悲しきチキンゲーム

ということで船長が釈放されて話題沸騰中のあれ、のお話。しかしダブルピースて。


さて置き、以前の日記でも書きましたけど、昔の偉い外交官だった幣原喜重郎さんの本『外交五十年』の中でパナマ運河の通行税に関する米英間の問題で、イギリス在米大使ブライスさんが言い放ったのお言葉を思い出します。

「いいえ、もう抗議は一切しません」
「どんな場合でも、イギリスはアメリカと戦争をしないという国是になっています。抗議を続けていけば、どういうことになるか、それは結局戦争にまで発展するほかはありますまい。戦争をする腹がなくて、抗議ばかり続けて、なんの役に立ちましょうか。それはわれわれが恥をかくに止まります。」

その意味で、この問題の下でどちらが先に折れることになるかといえば、ほぼ確実に日本でしょう。
別に日本には中国と戦争になってまで押し通すような、重要な問題ではないから。もちろんそうした問題が真に在るか無いかどうかはまた別の議論にはなるけども、しかし少なくとも今回の船長釈放の問題についてはそうでないと確実に言えるから。
じゃあ逆に中国側からするとどうなんだろうか?
というとまさに日本よりもずっと本気なわけで。国内はそれはもういつか「攘夷→倒幕」*1に進化しかねない国民と、いつか本気で独立運動をしかねない少数民族を抱えているし。
同様に国外では「日本の選択が同じ問題を抱える東南アジア諸国に不安を与えた」と言われるように、まさに中国にとってのその裏面が意味するのは「もし日本に負ければ、同じ問題を抱える東南アジア諸国でも不利になる」と考えざるをえない。


こうして国内国外に日本とは別次元の問題を抱える中国は、もちろん(少なくとも今は)戦争にまではしたくはないと思っているけども、それでも日本と較べれば中国のブレーキポイントはずっと遠くにある。その意味で、いつか日本が必敗してしまうチキンゲームではあるんですよね。日本と中国は掛けている物が違うから。
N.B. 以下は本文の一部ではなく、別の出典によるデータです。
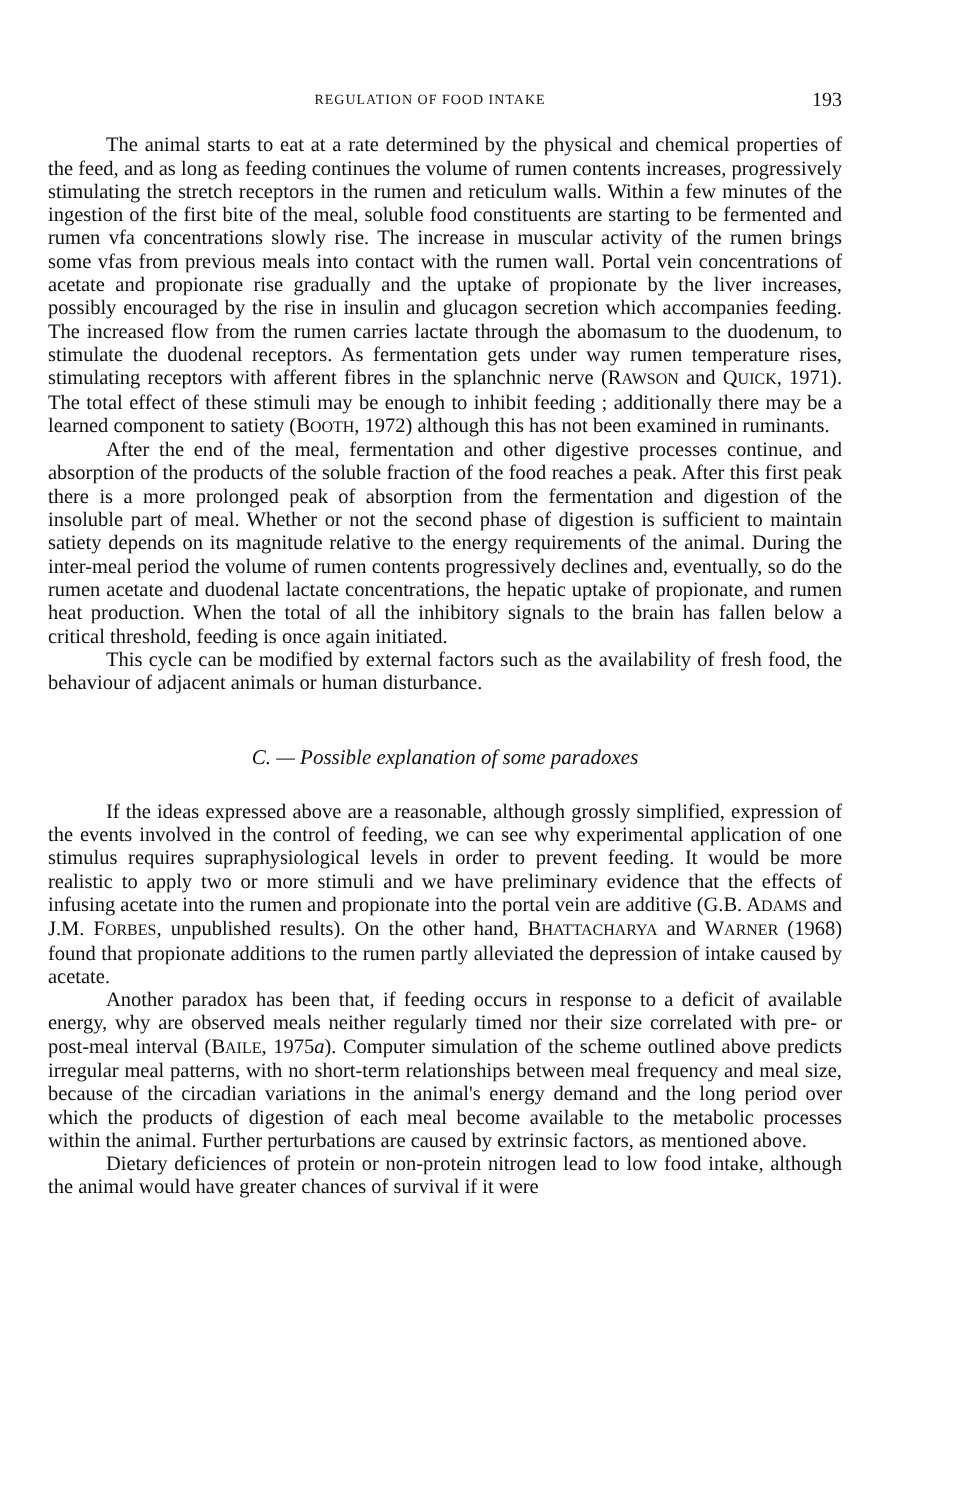REGULATION OF FOOD INTAKE 193
The animal starts to eat at a rate determined by the physical and chemical properties of the feed, and as long as feeding continues the volume of rumen contents increases, progressively stimulating the stretch receptors in the rumen and reticulum walls. Within a few minutes of the ingestion of the first bite of the meal, soluble food constituents are starting to be fermented and rumen vfa concentrations slowly rise. The increase in muscular activity of the rumen brings some vfas from previous meals into contact with the rumen wall. Portal vein concentrations of acetate and propionate rise gradually and the uptake of propionate by the liver increases, possibly encouraged by the rise in insulin and glucagon secretion which accompanies feeding. The increased flow from the rumen carries lactate through the abomasum to the duodenum, to stimulate the duodenal receptors. As fermentation gets under way rumen temperature rises, stimulating receptors with afferent fibres in the splanchnic nerve (RAWSON and QUICK, 1971). The total effect of these stimuli may be enough to inhibit feeding ; additionally there may be a learned component to satiety (BOOTH, 1972) although this has not been examined in ruminants.
After the end of the meal, fermentation and other digestive processes continue, and absorption of the products of the soluble fraction of the food reaches a peak. After this first peak there is a more prolonged peak of absorption from the fermentation and digestion of the insoluble part of meal. Whether or not the second phase of digestion is sufficient to maintain satiety depends on its magnitude relative to the energy requirements of the animal. During the inter-meal period the volume of rumen contents progressively declines and, eventually, so do the rumen acetate and duodenal lactate concentrations, the hepatic uptake of propionate, and rumen heat production. When the total of all the inhibitory signals to the brain has fallen below a critical threshold, feeding is once again initiated.
This cycle can be modified by external factors such as the availability of fresh food, the behaviour of adjacent animals or human disturbance.
C. — Possible explanation of some paradoxes
If the ideas expressed above are a reasonable, although grossly simplified, expression of the events involved in the control of feeding, we can see why experimental application of one stimulus requires supraphysiological levels in order to prevent feeding. It would be more realistic to apply two or more stimuli and we have preliminary evidence that the effects of infusing acetate into the rumen and propionate into the portal vein are additive (G.B. ADAMS and J.M. FORBES, unpublished results). On the other hand, BHATTACHARYA and WARNER (1968) found that propionate additions to the rumen partly alleviated the depression of intake caused by acetate.
Another paradox has been that, if feeding occurs in response to a deficit of available energy, why are observed meals neither regularly timed nor their size correlated with pre- or post-meal interval (BAILE, 1975a). Computer simulation of the scheme outlined above predicts irregular meal patterns, with no short-term relationships between meal frequency and meal size, because of the circadian variations in the animal's energy demand and the long period over which the products of digestion of each meal become available to the metabolic processes within the animal. Further perturbations are caused by extrinsic factors, as mentioned above.
Dietary deficiences of protein or non-protein nitrogen lead to low food intake, although the animal would have greater chances of survival if it were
ブレーキ踏む地点が全然違うから。


結局今後の問題としては、こうしたチキンゲームがいつまで続くのか、という辺りでしょうか。究極的にはこの程度で済めば別に負けた所で大した問題はない。でも真に恐ろしいのはチキンゲームがより激しくなっていくことだから。しかし「今の状況で満足しているか?」という命題に対して、中国がNOと答える限りチキンゲームは拡大していく。だって勝てるんだから。


まぁこうしたチキンゲームの失敗例が無数にある過去の戦争であり、満州事変の大日本帝国やラインラントのナチスドイツだったりしたという事は、忘れない方がいいですよね。